Not only has Sánchez been occasionally allowed to mash without catching in 2022, but Rocco Baldelli and the first-place Twins have basically made him a part-time backstop. The ex-Yankee has started 24 games at catcher and 19 at DH, hitting 30 points higher (but with three fewer homers) when he’s allowed to sit on the bench and marinate between at-bats.

With runners in scoring position, Sánchez has basically approximated his season averages, hitting ,220, but with an impressive .846 OPS. With men on, his average climbs all the way to .256. Though the surface numbers look middling (again, especially after he set such lofty expectations with his first two seasons in the Bronx), Sánchez has become an effective player again in the AL Central.

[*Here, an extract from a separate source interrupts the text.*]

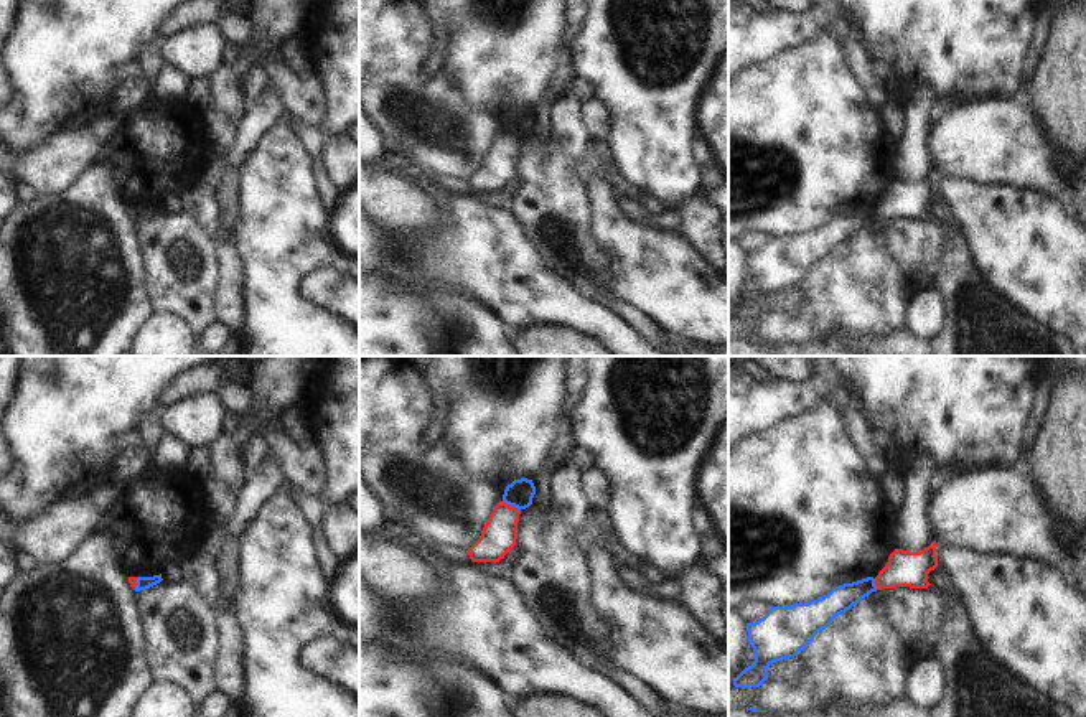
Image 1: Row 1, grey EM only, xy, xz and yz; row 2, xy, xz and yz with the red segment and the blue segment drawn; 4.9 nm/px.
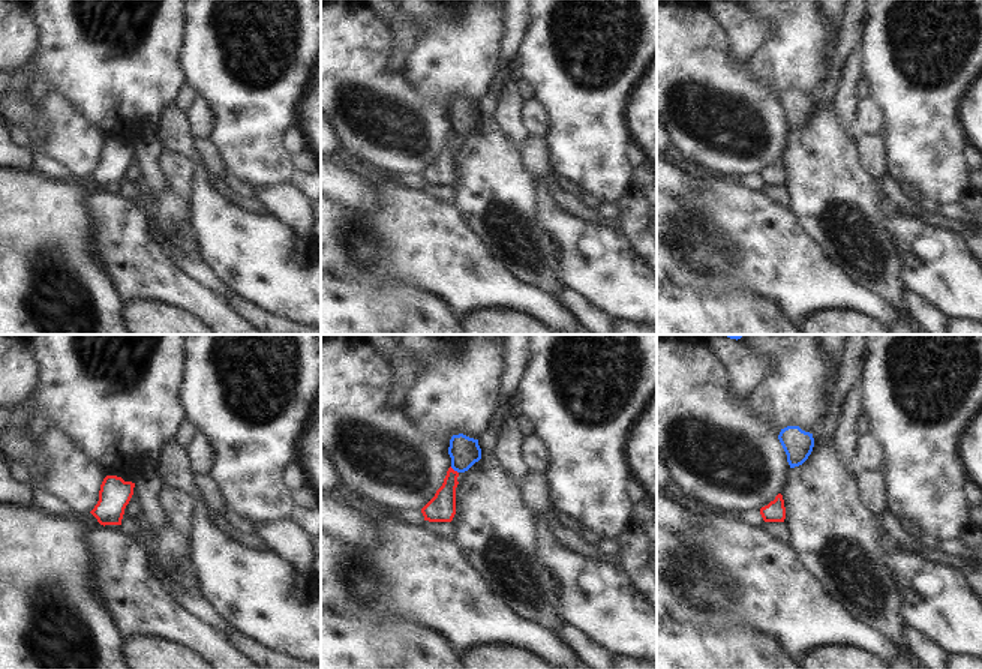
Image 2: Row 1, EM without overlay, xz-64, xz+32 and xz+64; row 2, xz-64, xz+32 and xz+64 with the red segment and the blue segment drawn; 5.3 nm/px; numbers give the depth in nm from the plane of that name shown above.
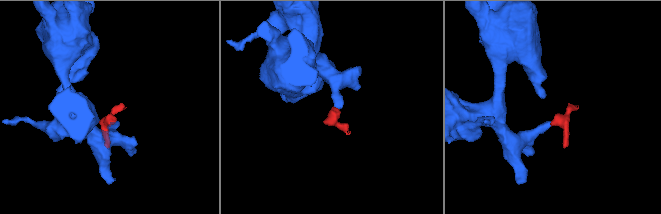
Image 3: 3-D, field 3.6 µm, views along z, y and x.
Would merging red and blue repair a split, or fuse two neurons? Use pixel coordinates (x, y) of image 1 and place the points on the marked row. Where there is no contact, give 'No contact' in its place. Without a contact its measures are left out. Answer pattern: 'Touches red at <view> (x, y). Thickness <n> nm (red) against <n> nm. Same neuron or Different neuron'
Touches red at xz (511, 506). Thickness 170 nm (red) against 140 nm. Different neuron.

That does not mean that such a quasi-bounce back would’ve happened in New York, where the backstop was almost certainly done as an effective everyday catcher.

The Yankees have moved on; Jose Trevino provides expert framing, a surprisingly-potent bat, and the similarly electric “clutch” factor you want out of the ninth man in your nine-man lineup.

Now, all they have to do is escape Wednesday’s and Thursday’s action without Sánchez coming through and further muddying fans’ angry waters.